> _Assignment_
According to the text below about the intravenous iron study, why was the trial run without blinding?

One of the main limitations of the study is the lack of blinding. Masking of the different administration schedules would need a double dummy strategy which would modify the pragmatic approach of the study. Additionally, the manufacturing of placebo and the masking procedures are a hurdle for an investigator-initiated study, needing the logistic and economic support, in most cases, of the marketing authorisation holder, a situation which is not desirable for an independent trial. On the other hand, the main endpoint is based on an analytical parameter and thus it is less prone to be affected by observation bias.
In addition, while we consider that studying the QoL is a relevant endpoint, we foresee that changes in QoL will be difficult to interpret due to the health condition of patients before surgery.
In a previous observational study , we observed that patients treated with postoperative IVI, increased Hb levels in about 2 points at POD 30. Despite these increases, a considerable number of patients do not reach normal levels. Thus, we expect changes of this magnitude and expect them to be larger with the single dose of ferric carboxymaltose than with the fractionated doses regimen with iron sucrose. We also hypothesise that patients with lower Hb levels will benefit more from the single-dose regimen.
The study is being performed in only one centre and, in most cases, the principal investigator, an anaesthetist, is responsible for the inclusion, randomisation and treatment of the patient, ensuring uniformity of procedures. Additionally, adapted risk monitoring has been implemented to ensure that the protocol is performed according to GCP criteria and to ensure the quality of data.
The results of this study will confirm whether the single dose of 1000 mg of ferric carboxymaltose should be preferred ahead of the fractionated doses and in which type of patients this regimen should preferably be used.
The trial is ongoing. At the time of finishing this manuscript, 122 patients have been screened and signed informed consent. Of those, 75 have been randomised and 47 were not eligible, mainly due to Hb levels on POD1 ≥ 11 g/dL.
The study received institutional funding (CIRI2016/009).
Availability of data and materials
Not applicable at the moment. The datasets generated and/or analysed during the current study will be available from the corresponding author on reasonable request.
MJL is the principal investigator of the study, conceived the study protocol, participated in protocol writing and manuscript writing. RV participated in protocol writing and wrote the manuscript. AVT reviewed the protocol and the manuscript and is a member of the clinical study team. NC reviewed the protocol and the manuscript and is a member of the clinical study team. AVB reviewed the protocol and the manuscript and is a member of the clinical study team. CP wrote the study protocol and reviewed the manuscript. All authors read and approved the final manuscript.
Ethics approval and consent to participate
The study has been approved by the Research Ethics Committee of our centre (Comité Ético de Investigación Clínica de la Corporació Sanitària Parc Taulí) on April 2015. All participants are informed and asked for informed consent before any study procedure.
Consent for publication
The authors declare that they have no competing interests.

> _Record excerpts_

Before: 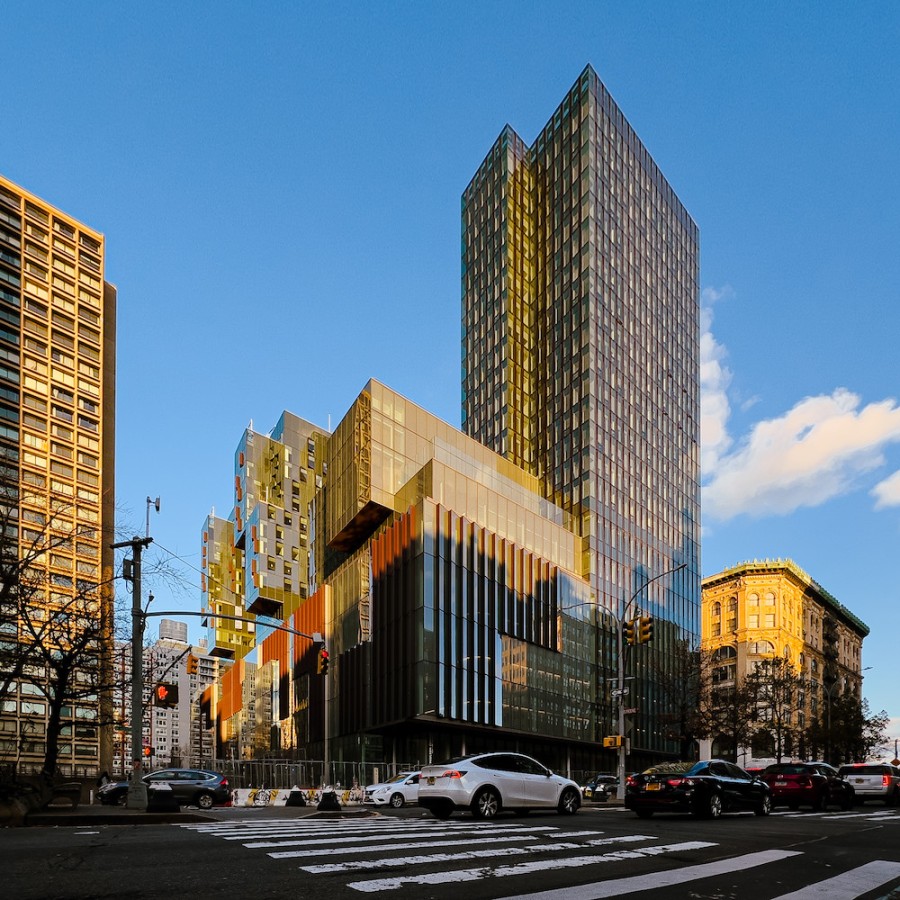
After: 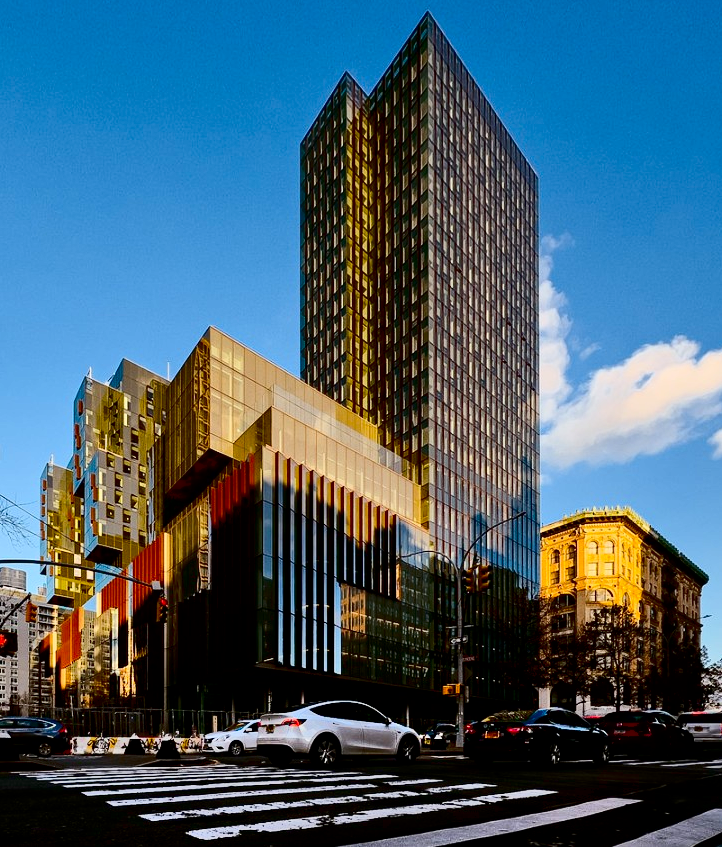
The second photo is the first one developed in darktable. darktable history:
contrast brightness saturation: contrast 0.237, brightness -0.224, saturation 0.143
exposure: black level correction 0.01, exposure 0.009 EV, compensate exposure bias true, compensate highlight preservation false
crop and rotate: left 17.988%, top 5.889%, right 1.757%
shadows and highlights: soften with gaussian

> _Task answer_
Masking the different administration schedules would require a double dummy strategy, which would change the study's pragmatic approach. Making a placebo and carrying out masking procedures would also usually require logistic and economic support from the marketing authorisation holder, which is not desirable for an independent, investigator-initiated trial.